L’étude souligne notamment le nombre d’obstacles à l’accès au traitement de la dépendance aux opioïdes.
« Environ 60% des personnes décédées et qui étaient des ouvriers du bâtiment avaient un diagnostic de trouble lié à l’utilisation d’opioïdes », a déclaré Gomes.
« Il pourrait donc s’agir de personnes éligibles à un traitement avec accès à des médicaments comme la méthadone et la buprénorphine qui se sont avérés être une option de traitement vraiment utile pour les personnes souffrant d’un trouble lié à l’utilisation d’opioïdes. »
Cependant, seul un très faible pourcentage poursuivait un traitement pour son trouble opioïde avant son décès, selon l’étude.
Gomes a expliqué qu’il s’agit d’un problème qui survient lorsque l’emploi d’une personne entre en conflit avec le temps nécessaire pour suivre un traitement – ce qui explique également pourquoi le niveau d’opioïdes sur ordonnance impliqués dans ces décès était tellement plus faible chez les travailleurs de la construction que dans les autres populations.
« La méthadone, en particulier, est une substance pour laquelle vous devez vous rendre à la pharmacie tous les jours afin d’obtenir votre dose, pour la plupart », a-t-elle déclaré.
«Et cela peut être très difficile pour les personnes qui ont un emploi et en particulier les personnes qui pourraient être employées dans un emploi comme l’industrie de la construction… où elles pourraient travailler des heures irrégulières, leurs quarts de travail pourraient changer et devoir être au même pharmacie à la même heure chaque jour peut être un obstacle incroyable à la poursuite du traitement.
DANGERS DE L’UTILISATION D’OPIOÏDES SEULS
Gomes a déclaré que l’une des parties les plus décourageantes de l’étude était la découverte que bien que la grande majorité de ces décès se produisaient dans les maisons des gens, « il était assez rare qu’il y ait quelqu’un qui aurait pu intervenir ».
Dans les rares cas où quelqu’un d’autre était présent, la moitié du temps, la naloxone n’était pas administrée.
Une chose que nous pouvons faire pour changer cette tendance, a déclaré Gomes, est d’accroître la sensibilisation et l’éducation autour de l’utilisation des opioïdes en connectant les gens de l’industrie de la construction à plus de ressources.
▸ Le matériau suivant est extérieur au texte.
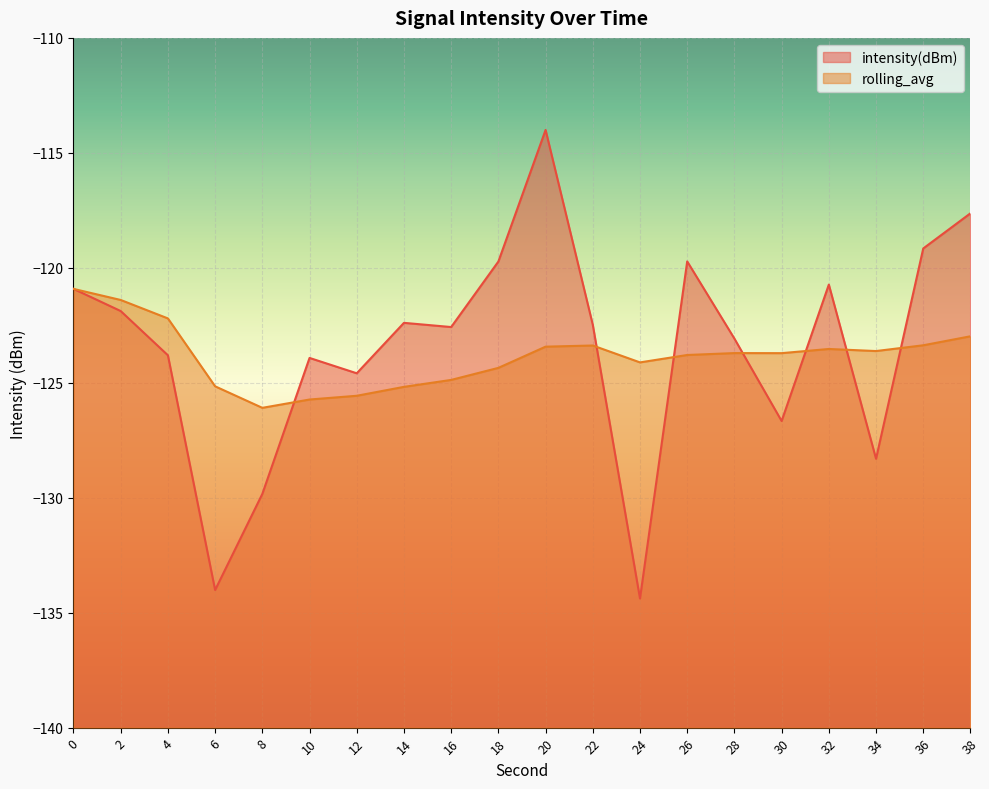

In intensity(dBm), how many points are lower than both neighbors (excluding endpoints)?

6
Cependant, comme le fait de parler ouvertement de la consommation de substances en milieu de travail peut nuire à la sécurité d’emploi, il peut être difficile de trouver des moyens d’atteindre certains groupes sans menacer leur emploi.
Pour aider à arrêter les décès liés aux opioïdes, Gomes a déclaré qu’il était important de s’assurer que les gens sachent comment utiliser la naloxone, qui peut aider à inverser les effets de la toxicité des opioïdes et à sauver des vies.
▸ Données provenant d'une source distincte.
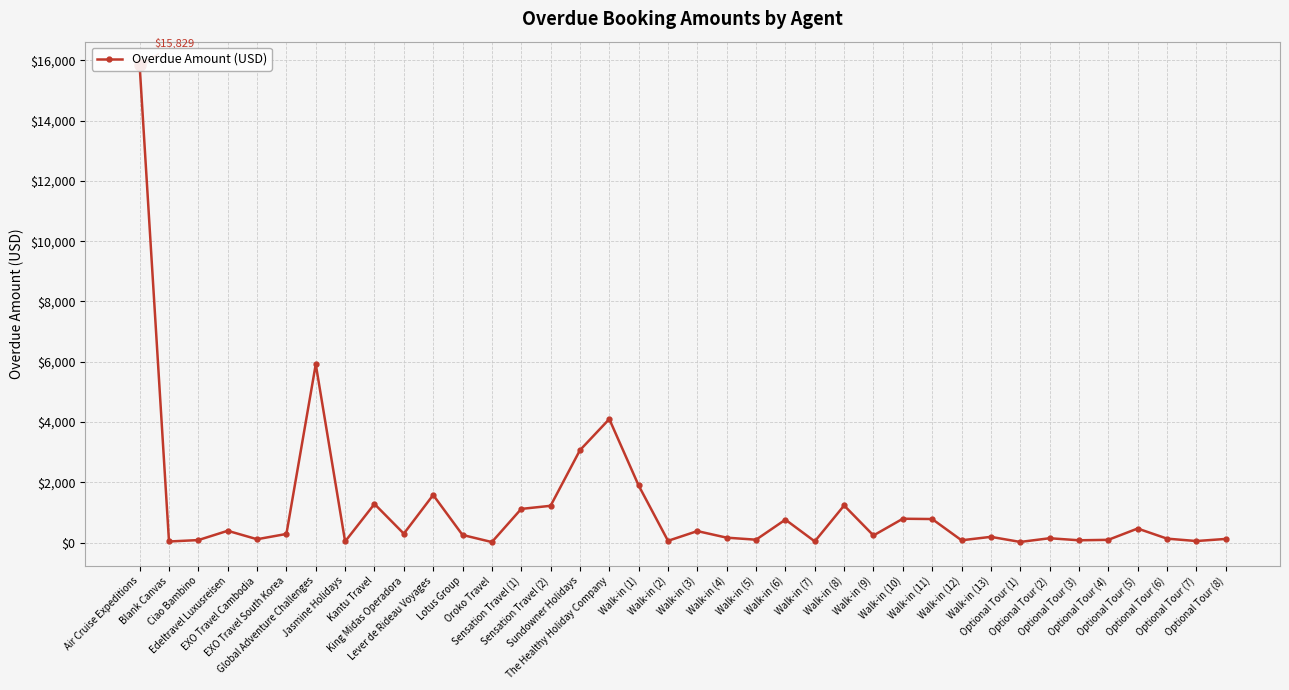

Is it true that the value at Optional Tour (7) is 50.0?

True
Beaucoup de gens ne savent pas que les trousses Nalozone sont gratuites en Ontario, a-t-elle ajouté.
« Ils peuvent se rendre dans presque toutes les pharmacies de l’Ontario et obtenir une trousse de naloxone gratuite. Ils n’ont pas à montrer d’identification et ils peuvent avoir ce kit à la maison », a-t-elle déclaré, expliquant que la pharmacie apprendra aux personnes qui demandent un kit comment l’administrer.
« Cela peut être une étape très simple pour aider à inverser ces surdoses, tout en s’assurant que les gens comprennent qu’il est vraiment préférable pour eux de consommer de la drogue lorsqu’il y a quelqu’un autour qui peut leur fournir de l’aide. »
En dehors de la sensibilisation, Gomes a déclaré que la prochaine étape consiste à parler à ces utilisateurs d’opioïdes dans l’industrie de la construction pour avoir une meilleure idée de ce dont ils ont besoin.
« Je pense qu’une prochaine étape importante serait de faire en sorte que les décideurs s’engagent étroitement avec le secteur de la construction en particulier, et pas seulement les employeurs, mais les personnes qui travaillent dans le secteur. […to] aider à ouvrir la porte à une compréhension des bons changements de politique qui pourraient être mis en place », a-t-elle déclaré.